In his victory speech on election night this past May, Nicolas Sarkozy declared that under his reign, “the pride and the duty of France” will be on the side of “all those who are persecuted by tyranny and dictatorship.” Sarkozy appealed to “all those in the world who believe in the values of tolerance and democracy” to join him. Specifically, Sarkozy pledged, “France will be on the side of the locked-up nurses in Libya.” Whereas his predecessor Jacques Chirac acted out of delusions of grandeur, Sarkozy’s goal is to restore identity to a nation imbued with failure and doubt.
This week Sarkozy produced a “success,” bringing home the nurses. But aiding the persecuted should not entail paying off their persecutors. Sarkozy’s pledge became farce when Madame Sarkozy, followed by le président de la République himself, sat in Colonel Qaddafi’s tent, after which the Madame said that she and the Libyan dictator had built “a real relationship of trust.”
But it was more than “trust” that convinced the Libyan to free his hostages. Qaddafi’s blackmail went something like this: in exchange for freeing the nurses, European countries would forgive $400 million of Libya’s foreign debt and allow Libya (Libya!) to host the next UN conference on racism. The parties also agreed to deepen Franco-Libyan relations to include a possible military-industrial partnership and, not least, contracts for French oil companies. (Compare this haggle to Natan Sharansky’s defiant crossing of the Glienicke Bridge into West Berlin.)
The cost, when viewed in the proper context, is very high: others (North Korea, but especially Iran) are surely watching. Even the impression of relenting to blackmail and terrorism is self-defeating. To be sure, this is a very bizarre affair with a long and twisted history, and Qaddafi, though truly a crackpot, did surrender his weapons of mass destruction to the United States. But even a little goodwill in the face of brutality can be perilous.
Sarkozy remains a mystery. He showed independence when he called Hizballah a “terrorist” organization, which of course it is, even though it is not classified as such by the European Union. And whereas Chirac blocked action on Darfur, Sarkozy is eager to stop genocide—in cooperation with the United States. Still, this week’s events suggest that Sarkozy is shirking his generation’s tasks: curbing nuclear proliferation abroad and, at home, overcoming the entrenched enarchs and ending their long collaboration with Islamism and terrorism.

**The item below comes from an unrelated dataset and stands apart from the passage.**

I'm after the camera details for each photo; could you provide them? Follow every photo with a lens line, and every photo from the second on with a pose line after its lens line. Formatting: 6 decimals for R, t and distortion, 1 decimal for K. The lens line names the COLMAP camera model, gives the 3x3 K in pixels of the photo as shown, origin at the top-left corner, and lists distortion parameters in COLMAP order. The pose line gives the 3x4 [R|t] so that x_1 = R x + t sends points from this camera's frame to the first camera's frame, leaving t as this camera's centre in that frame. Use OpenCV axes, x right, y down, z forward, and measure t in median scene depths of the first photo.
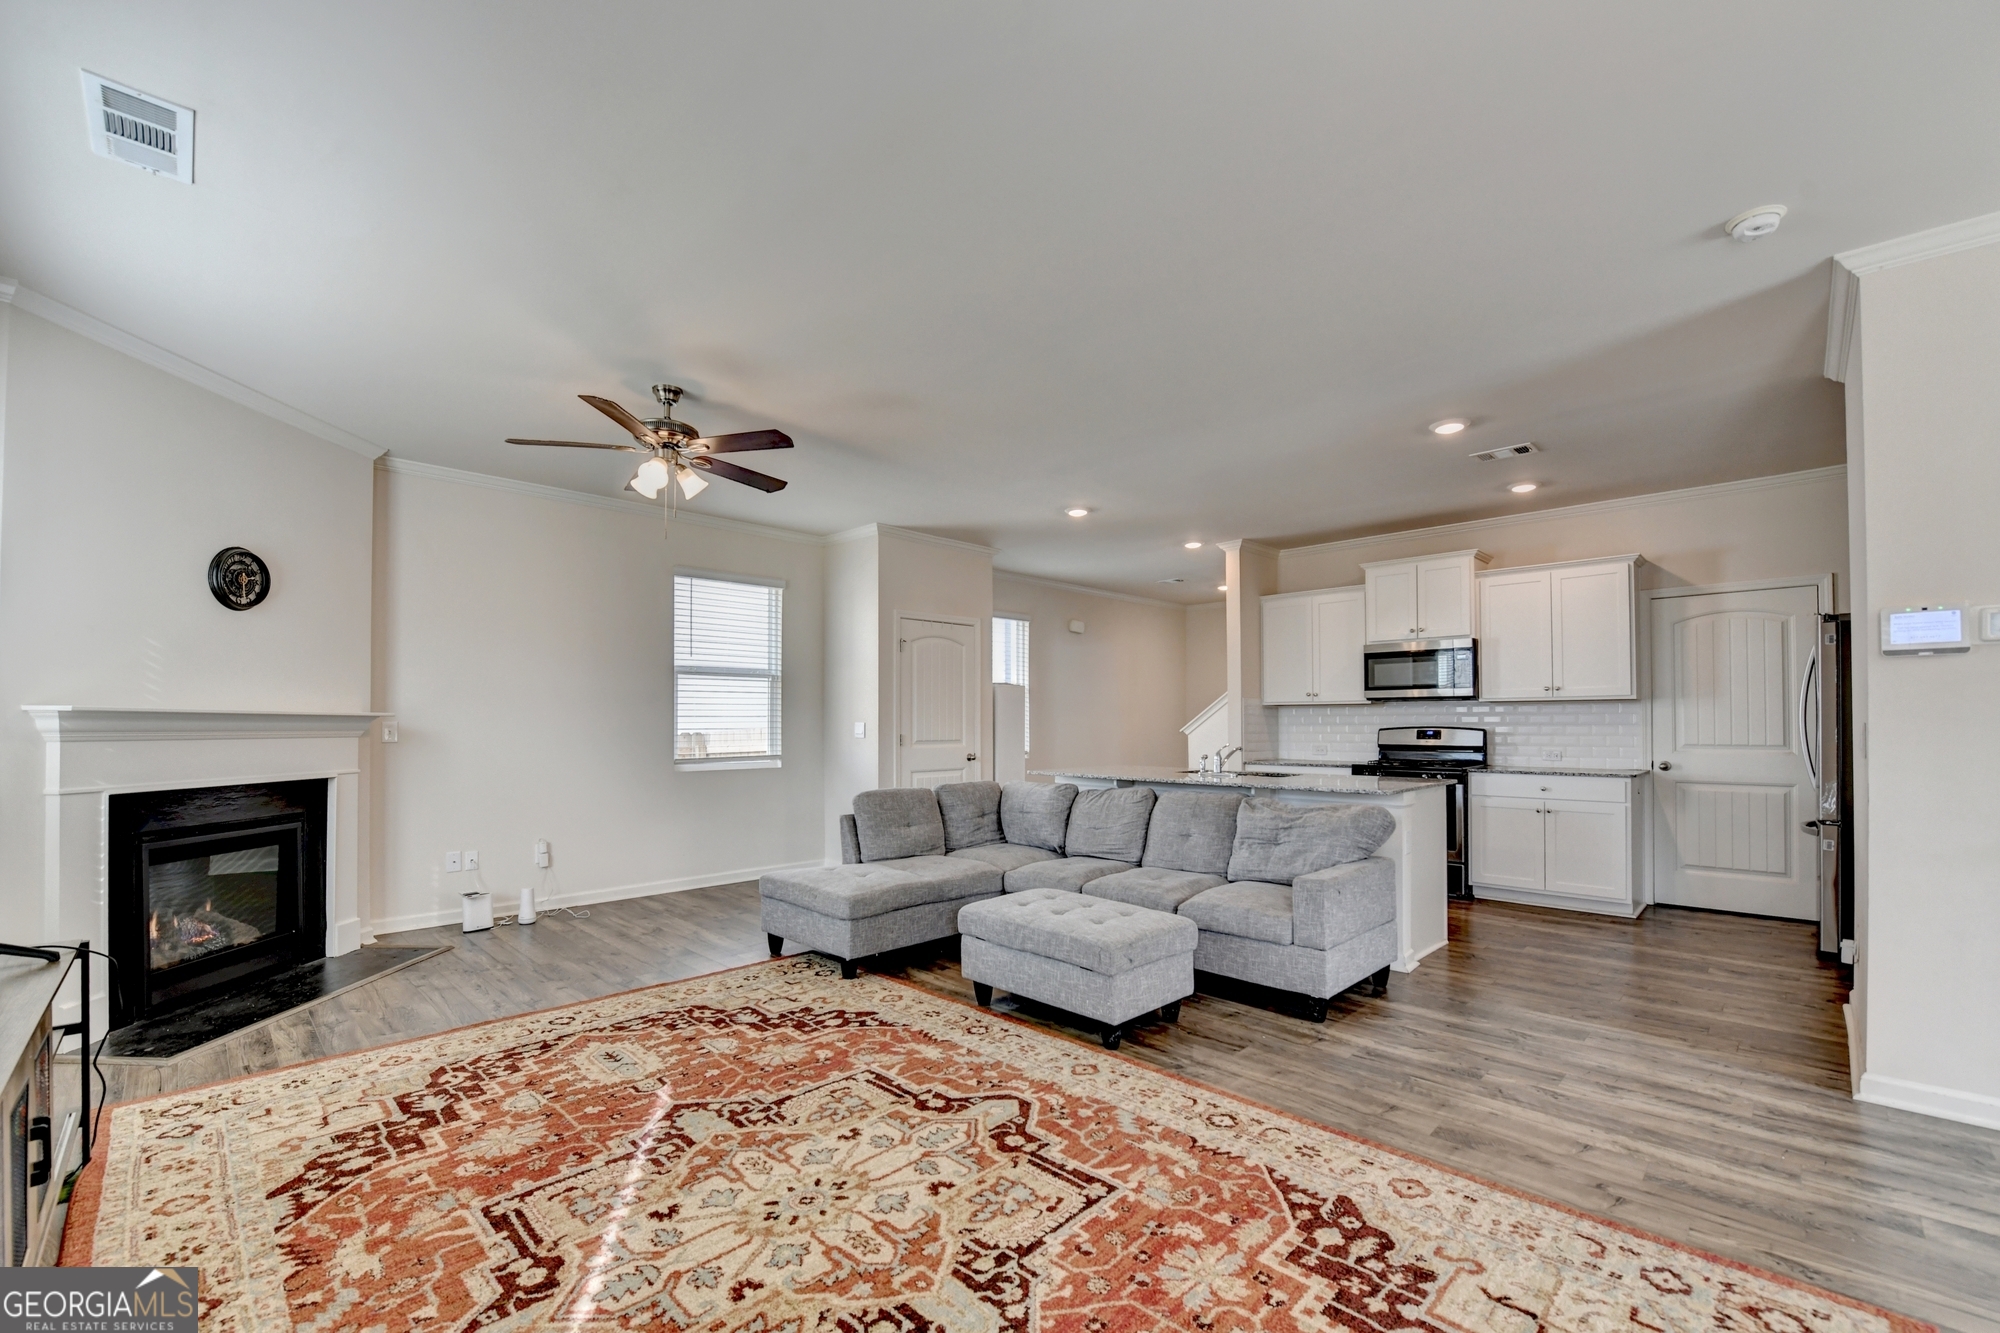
lens RADIAL K [[814.5, 0, 965.2], [0, 814.5, 689.6], [0, 0, 1]] dist [-0.016383, -0.002775]
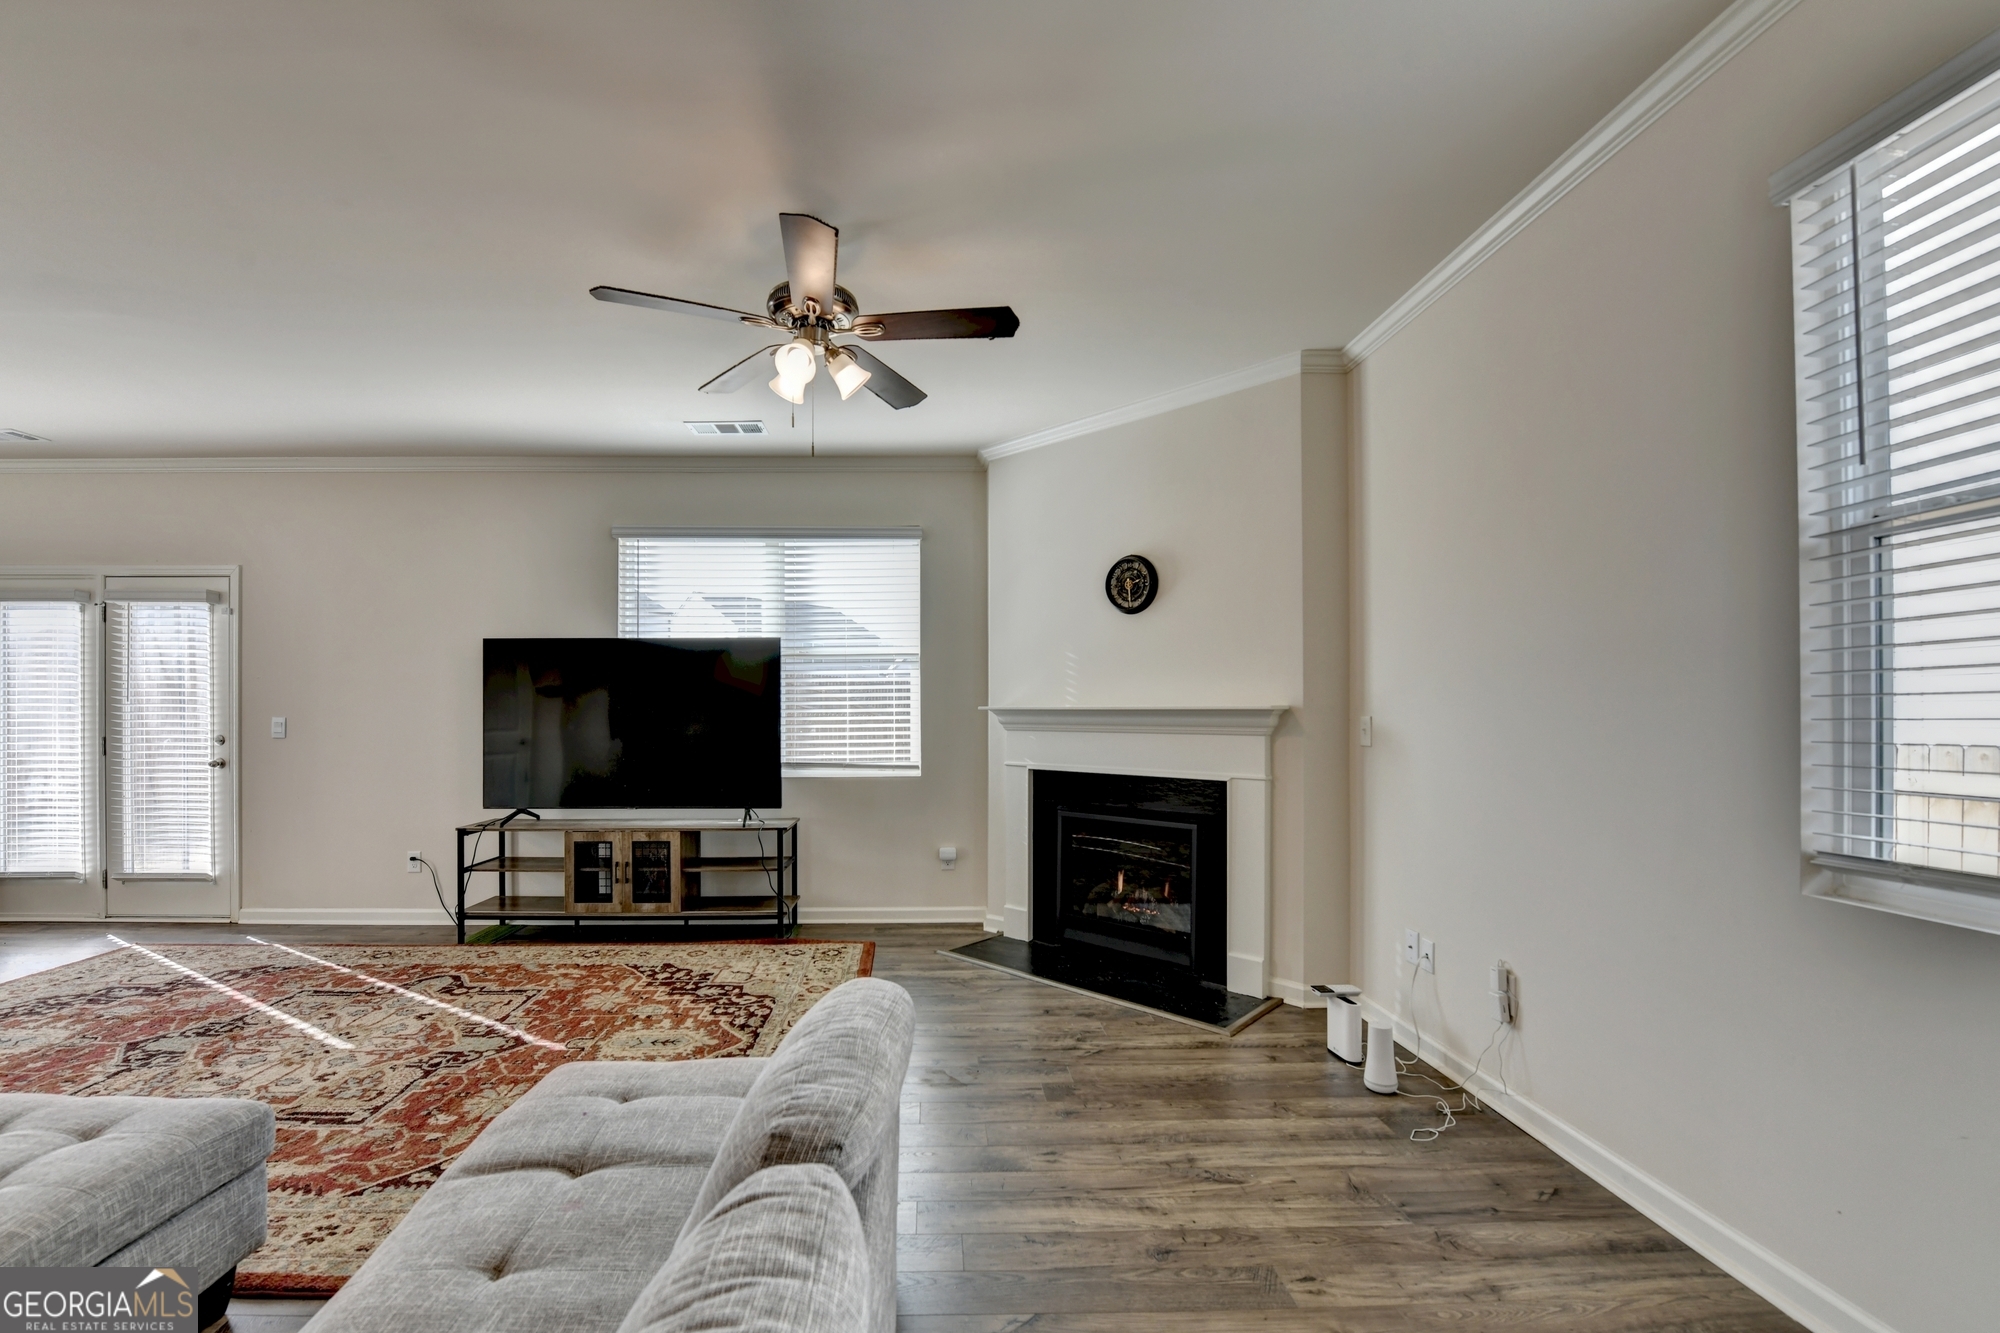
lens RADIAL K [[814.5, 0, 965.2], [0, 814.5, 689.6], [0, 0, 1]] dist [-0.016383, -0.002775]
pose [[-0.658626, -0.023494, -0.752104, 0.121516], [0.030524, 0.997856, -0.057901, 0.082814], [0.751851, -0.061093, -0.656496, 2.295803]]
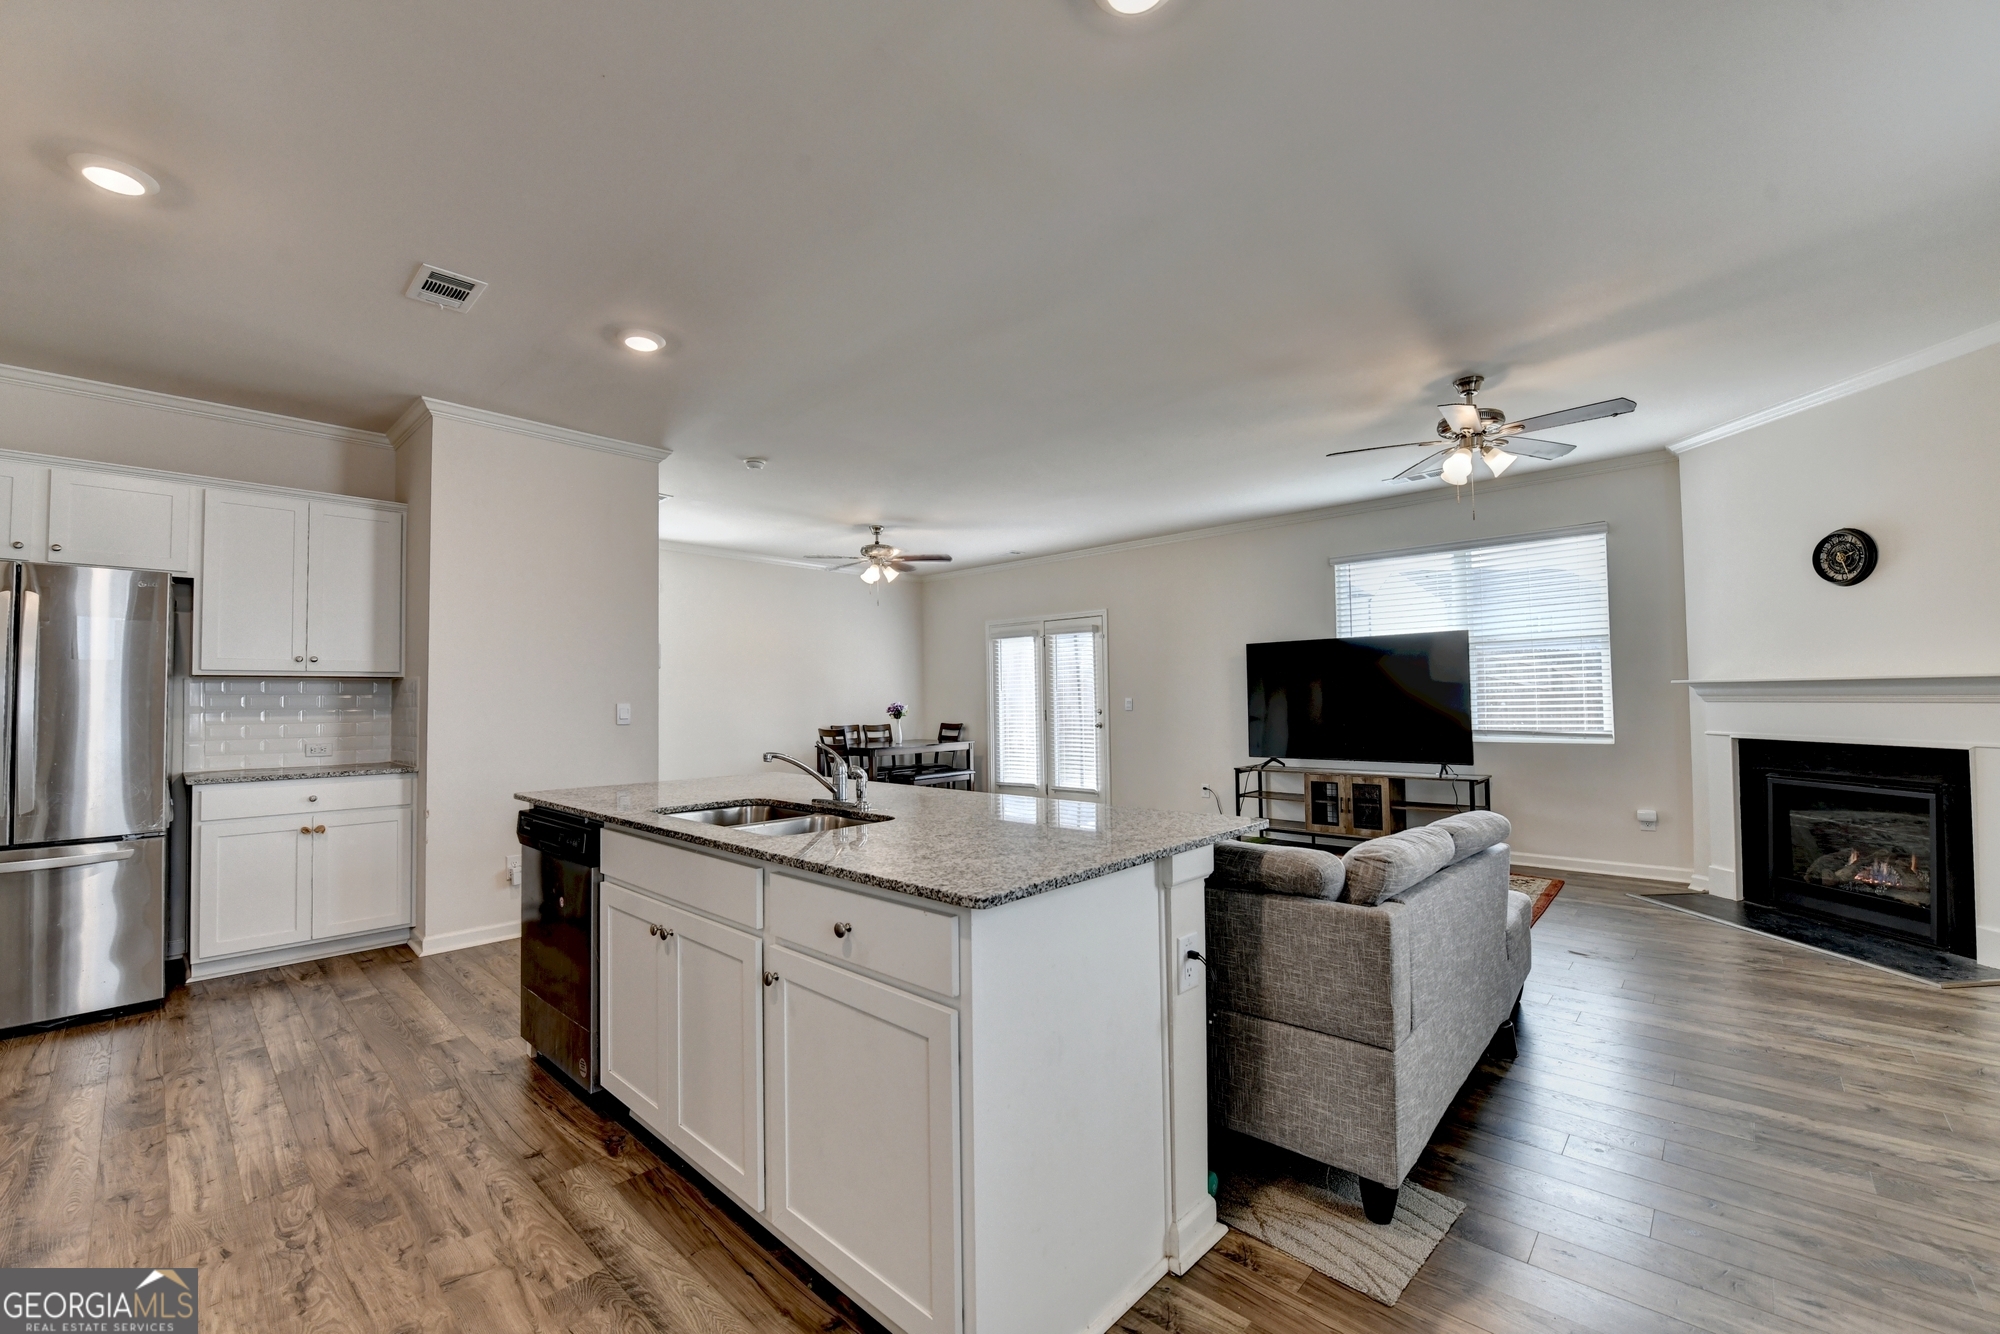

Far from shaking up French foreign policy, Sarkozy’s actions this week were eerily reminiscent of Monsieur Chirac’s: Sarkozy cheered on Arab nuclear power while seeking conciliation and contracts from Arab regimes. (When asked to describe Chirac, the great British historian Paul Johnson responded: “Why are the French so notorious for shiftiness? Because there are plenty of Chiracs there.”) Yes, the world looks different from the Elysée than it did from the victory stage, but, by collaborating with tyrants and dictators, Sarkozy further degrades “the pride and the duty of France.”